Nagle do pokoju wszedł Arch.
- Dowiedziałem się co się stało. Nic wam nie jest ? - zapytał Arch.
- Nie - powiedział D'jok.
- Na pewnk, wiem, że ty Mei uzdrowiłaś Djoka, ale po za tym to coś się stało ? - zapytał Arch.
- Nie - powiedziała Mei.
- No dobrze, skoro nic się nie stało. Ja idę jeszcze muszę coś załatwić. Jak by co, to jest Clamp i Dame simbaj - powiedział Arch.

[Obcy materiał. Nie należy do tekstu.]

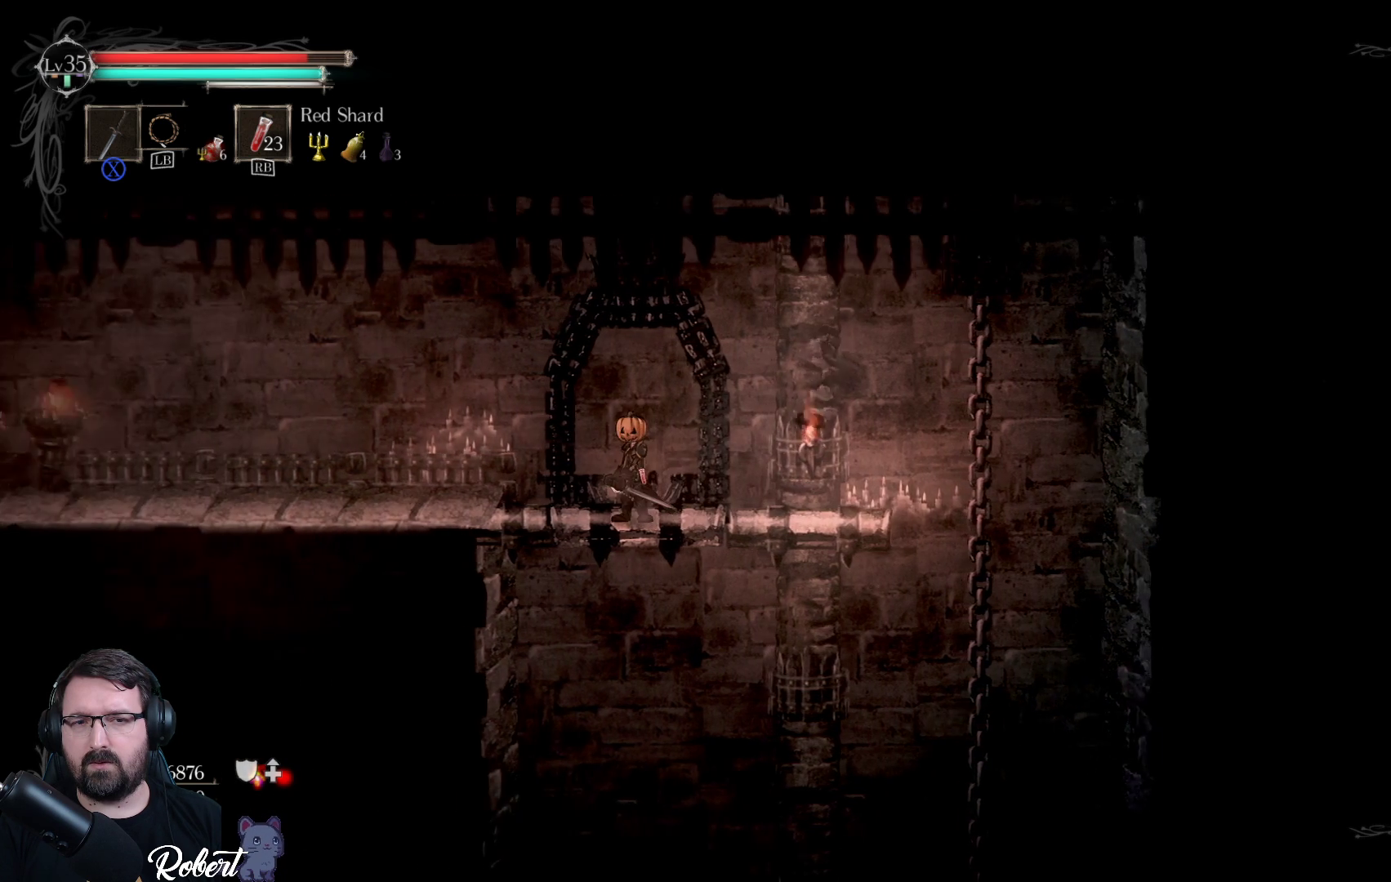
{"buttons": [], "left_stick": "center", "right_stick": "center", "events": []}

- Dobrze - powiedział D'jok.
- Mei czemu nie powiedziałaś Archowi o matce ? - zapytał D'jok.
- Pewnie już o tym wie - powiedziała Mei.
- Jak chcesz - powiedział D'jok.
- Mam prośbę - powiedziała Mei.
- Tak ? - zapytał D'jok.
- Zostaniesz tu jeszcze ze mną ? - zapytała Mei.
- Jasne, przecież bym Cię nie zostawił - powiedział D'jok.
- Dzięki - powiedziała Mei.
- A propo gdzie jest Tia ? - zapytał D'jok.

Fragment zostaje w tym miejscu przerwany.